The model's accuracy was evaluated separately for each news domain: Politics, News, and Other. Accuracy scores: - Politics: 99.63% - News: 99.92% - Other: 100% The model performs exceptionally well across all domains, with perfect accuracy on the Other domain. Slightly lower accuracy on Politics suggests that domain may have more challenging or ambiguous samples. Domain-wise evaluation helps understand model strengths and weaknesses across different types of news content.
These values show the importance of different words (features) that the XGBoost model used to decide whether a news article is fake or real.

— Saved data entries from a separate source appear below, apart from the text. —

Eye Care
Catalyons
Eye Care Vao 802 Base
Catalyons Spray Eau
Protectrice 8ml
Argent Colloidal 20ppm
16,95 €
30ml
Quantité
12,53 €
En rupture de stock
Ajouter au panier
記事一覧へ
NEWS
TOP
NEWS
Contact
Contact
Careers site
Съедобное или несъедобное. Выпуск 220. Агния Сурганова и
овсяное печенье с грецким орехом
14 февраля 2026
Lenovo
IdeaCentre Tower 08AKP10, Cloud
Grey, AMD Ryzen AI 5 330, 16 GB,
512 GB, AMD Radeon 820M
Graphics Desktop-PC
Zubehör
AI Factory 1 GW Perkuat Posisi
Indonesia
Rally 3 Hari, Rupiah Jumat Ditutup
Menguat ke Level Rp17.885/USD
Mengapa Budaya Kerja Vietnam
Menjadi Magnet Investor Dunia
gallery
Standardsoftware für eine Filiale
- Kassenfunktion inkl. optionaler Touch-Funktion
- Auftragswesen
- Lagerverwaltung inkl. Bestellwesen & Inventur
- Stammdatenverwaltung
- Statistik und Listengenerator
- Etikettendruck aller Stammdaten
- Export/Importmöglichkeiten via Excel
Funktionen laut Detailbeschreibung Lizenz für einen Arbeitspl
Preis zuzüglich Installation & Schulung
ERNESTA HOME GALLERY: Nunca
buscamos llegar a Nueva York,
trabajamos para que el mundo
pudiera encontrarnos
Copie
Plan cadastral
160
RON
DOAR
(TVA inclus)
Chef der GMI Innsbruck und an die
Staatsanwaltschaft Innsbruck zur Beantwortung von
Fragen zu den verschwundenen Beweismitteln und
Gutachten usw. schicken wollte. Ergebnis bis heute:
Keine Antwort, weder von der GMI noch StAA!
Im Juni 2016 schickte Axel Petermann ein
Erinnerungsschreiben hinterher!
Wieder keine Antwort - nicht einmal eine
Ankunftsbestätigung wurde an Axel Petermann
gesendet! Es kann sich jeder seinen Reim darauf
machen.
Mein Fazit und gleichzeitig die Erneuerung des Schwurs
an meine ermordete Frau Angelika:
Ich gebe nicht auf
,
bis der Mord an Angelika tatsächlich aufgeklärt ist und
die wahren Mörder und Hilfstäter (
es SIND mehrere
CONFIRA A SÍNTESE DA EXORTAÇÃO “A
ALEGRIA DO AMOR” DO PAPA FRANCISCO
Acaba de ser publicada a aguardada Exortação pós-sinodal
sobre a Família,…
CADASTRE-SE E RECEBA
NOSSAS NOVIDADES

The number next to each word tells us how much that word helped the model make accurate predictions. - "reuters" has the highest importance score (~1732), meaning it is the most influential word in distinguishing fake vs real news in this dataset. - Other words like "filessupport", "fact", "century", and "aruba" also contribute, but much less compared to "reuters". - The rest of the words have gradually decreasing importance values, showing they still help the model but are less critical. - This importance is measured using gain, which means how much each feature improves the model's accuracy when used in splits of the decision trees. In summary: Words like "reuters" play a major role in the model's decisions, while many other words have smaller but still valuable impacts. These important words help the model recognize patterns that separate fake news from real news.
✅ Common Features (Appear in All 3 Domains) These features are important across News, Other, and Politics: - reuters - said - via - news - image - obama - know - donald - report - american - washington - leader - agency - lawmaker (Total: 14 common features) ❌ Unique Features per Domain 📰 News-only - minister 📦 Other-only - century - filessupport - last 🏛️ Politics-only - None (all features in Politics appear in at least one other domain) 🔍 Notes - “reuters” is by far the most influential feature across all domains (SHAP > 5). - Features like “minister”, “century”, and “filessupport” provide domain-specific signals. - Common features such as “said”, “via”, “obama”, and “report” likely indicate general patterns in news language.
## Note on Hyperparameter Tuning Due to time constraints, full hyperparameter tuning was not completed. However, incorporating a thorough hyperparameter optimization process (e.g., using RandomizedSearchCV or Optuna) has the potential to significantly improve the model's performance by finding the optimal combination of parameters.